**DIRECTIONS**
Return everything from the line containing "1,10-FENANTROLINA" down to the end of the records, both ends included, copying each line exactly. Leave the pictures out of your answer.
(SUPPLIED MATERIAL)
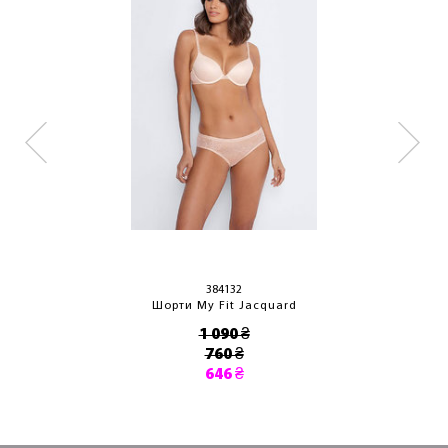
384132
Шорти My Fit Jacquard
1 090 ₴
760 ₴
646 ₴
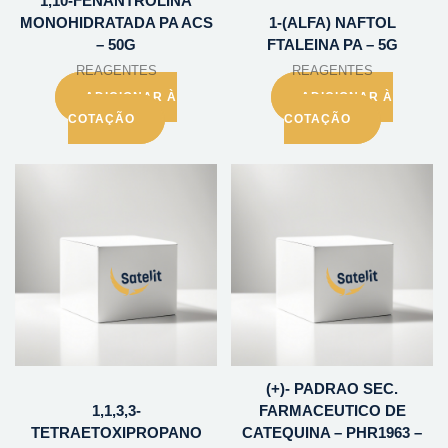
1,10-FENANTROLINA
MONOHIDRATADA PA ACS
1-(ALFA) NAFTOL
– 50G
FTALEINA PA – 5G
REAGENTES
REAGENTES
ADICIONAR À
ADICIONAR À
COTAÇÃO
COTAÇÃO
(+)- PADRAO SEC.
1,1,3,3-
FARMACEUTICO DE
TETRAETOXIPROPANO
CATEQUINA – PHR1963 –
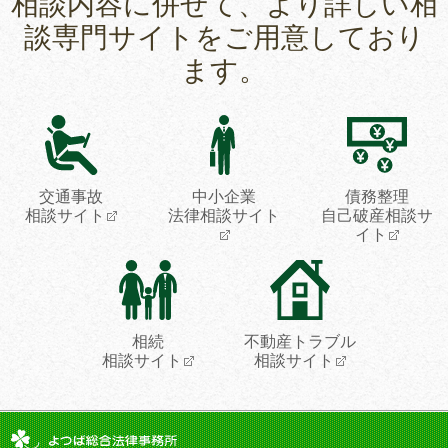
相談内容に併せて、より詳しい相
談専門サイトをご用意しており
ます。
交通事故
中小企業
債務整理
相談サイト
法律相談サイト
自己破産相談サ
イト
相続
不動産トラブル
相談サイト
相談サイト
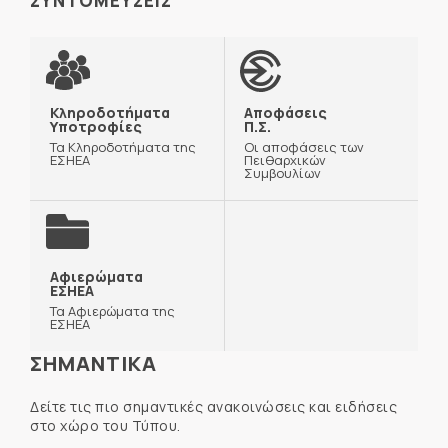
ΣΥΝΤΟΜΕΥΣΕΙΣ
Κληροδοτήματα
Αποφάσεις
Υποτροφίες
Π.Σ.
Τα Κληροδοτήματα της
Οι αποφάσεις των
ΕΣΗΕΑ
Πειθαρχικών
Συμβουλίων
Αφιερώματα
ΕΣΗΕΑ
Τα Αφιερώματα της
ΕΣΗΕΑ
ΣΗΜΑΝΤΙΚΑ
Δείτε τις πιο σημαντικές ανακοινώσεις και ειδήσεις
στο χώρο του Τύπου.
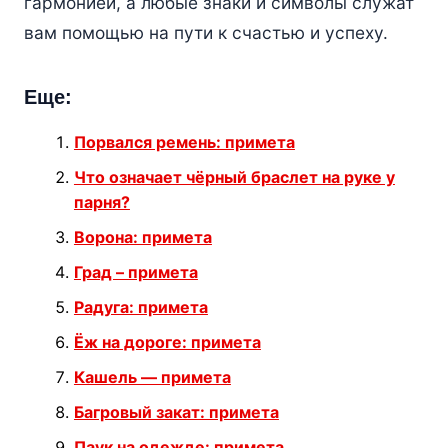
гармонией, а любые знаки и символы служат
вам помощью на пути к счастью и успеху.
Еще:
Порвался ремень: примета
Что означает чёрный браслет на руке у
парня?
Ворона: примета
Град – примета
Радуга: примета
Ёж на дороге: примета
Кашель — примета
Багровый закат: примета
Паук на одежде: примета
(End SUPPLIED MATERIAL)
**RESULT OF THE EXERCISE**
1,10-FENANTROLINA
MONOHIDRATADA PA ACS
1-(ALFA) NAFTOL
– 50G
FTALEINA PA – 5G
REAGENTES
REAGENTES
ADICIONAR À
ADICIONAR À
COTAÇÃO
COTAÇÃO
(+)- PADRAO SEC.
1,1,3,3-
FARMACEUTICO DE
TETRAETOXIPROPANO
CATEQUINA – PHR1963 –
相談内容に併せて、より詳しい相
談専門サイトをご用意しており
ます。
交通事故
中小企業
債務整理
相談サイト
法律相談サイト
自己破産相談サ
イト
相続
不動産トラブル
相談サイト
相談サイト
ΣΥΝΤΟΜΕΥΣΕΙΣ
Κληροδοτήματα
Αποφάσεις
Υποτροφίες
Π.Σ.
Τα Κληροδοτήματα της
Οι αποφάσεις των
ΕΣΗΕΑ
Πειθαρχικών
Συμβουλίων
Αφιερώματα
ΕΣΗΕΑ
Τα Αφιερώματα της
ΕΣΗΕΑ
ΣΗΜΑΝΤΙΚΑ
Δείτε τις πιο σημαντικές ανακοινώσεις και ειδήσεις
στο χώρο του Τύπου.
гармонией, а любые знаки и символы служат
вам помощью на пути к счастью и успеху.
Еще:
Порвался ремень: примета
Что означает чёрный браслет на руке у
парня?
Ворона: примета
Град – примета
Радуга: примета
Ёж на дороге: примета
Кашель — примета
Багровый закат: примета
Паук на одежде: примета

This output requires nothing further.